就像……假如我没有再遇周瑜,那么可能与陈欢相敬如宾地过着,也或者离婚了,又开始一段新的恋情,新的婚姻,以及有新的家庭。将来会生一个孩子,我的生活可能就被孩子围绕,再不可能会去想过去的多少年,曾经把心落在某个人身上,忘记收回来。而曾经的那个人在哪里,过得好不好,也不过是一念之想,随风而过。
所以假如能像江丰那样选择,我的答案可能跟周瑜一样。因为时光就是一座庞大而无可抗拒的记忆中心,它需要回润,需要两个人一同去打磨。
电影的最后,江丰与妻子重归于好,缺失了的记忆并没影响他对她的爱。哪怕过去他们争吵、愤怒、分开,最终为了救对方而殊死搏斗。

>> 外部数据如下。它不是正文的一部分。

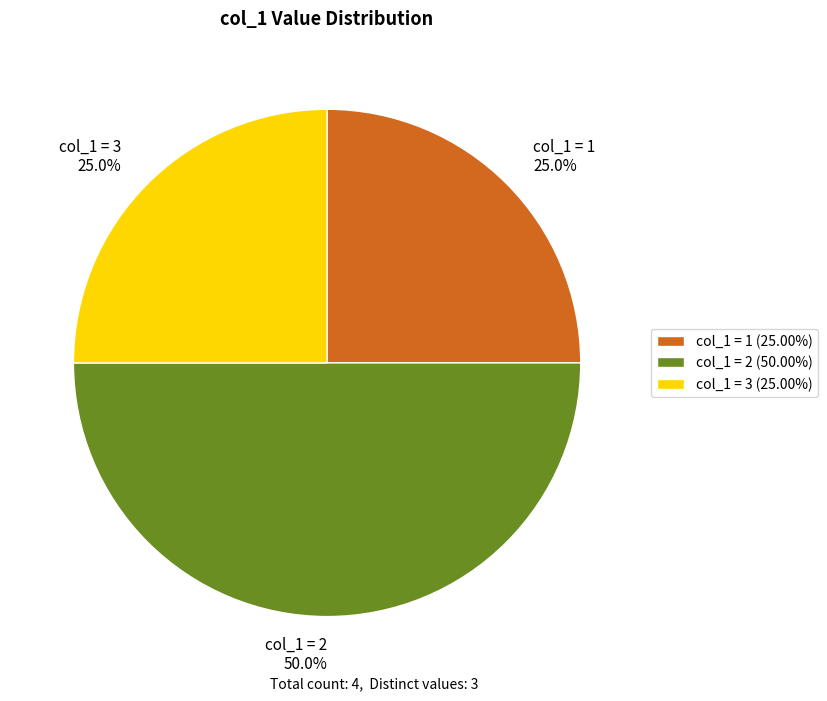

To the nearest percent, what is the difference between the largest and smallest slice percentages?

25%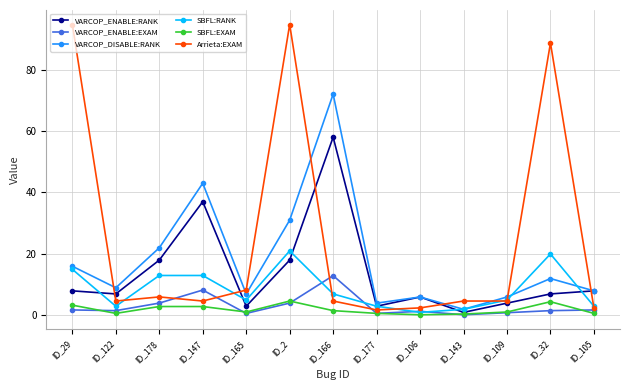

At how many categories does at least one series exceed 1?

13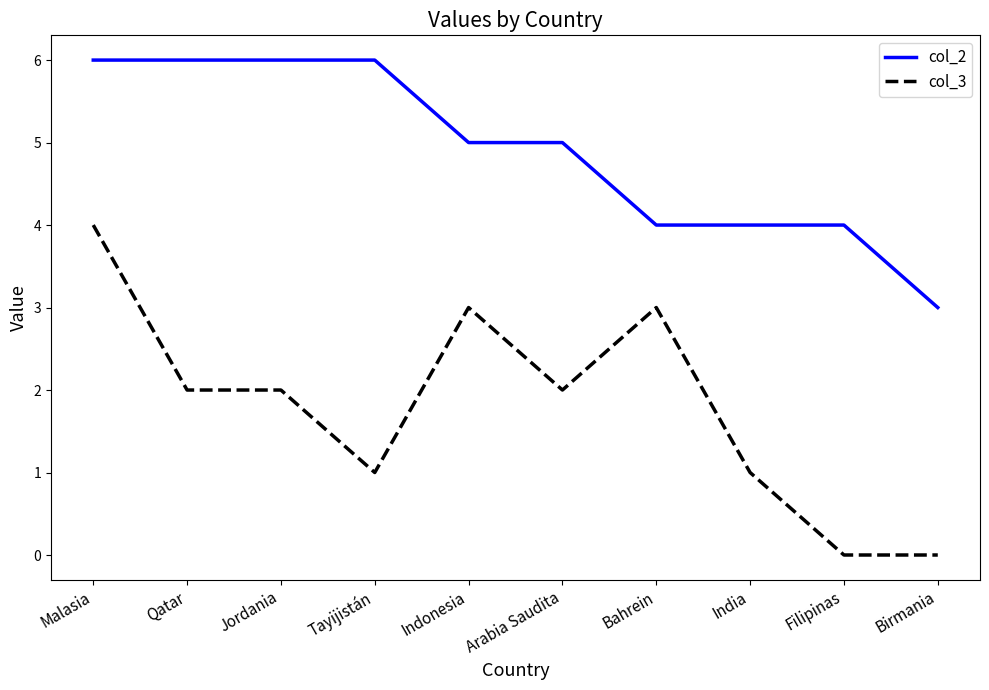

Is it true that col_3 equals 4 at Bahrein?

False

当看到他们两人在车上笑着拥抱时,我的眼角莫名湿润了。
视线忽然被遮住,有手指抹过我的眼角,等视线清明了看见周瑜的指尖上擒了一滴水珠,他抬起眸来看我:“感动了?”我轻点了下头,却道:“不是感动,是感触。”
“感触什么?”
我想了想,如果记忆操控了情感,那么,是活在了过去,还是活在了当下?
周瑜想了很久也没答的上来,却搂着我忽然问:还记得中考那年吗?
我先是一愣,这与我们刚才交流的有何关系?
然后笑了笑说:都过去多少年了,谁还记得。
他没作声。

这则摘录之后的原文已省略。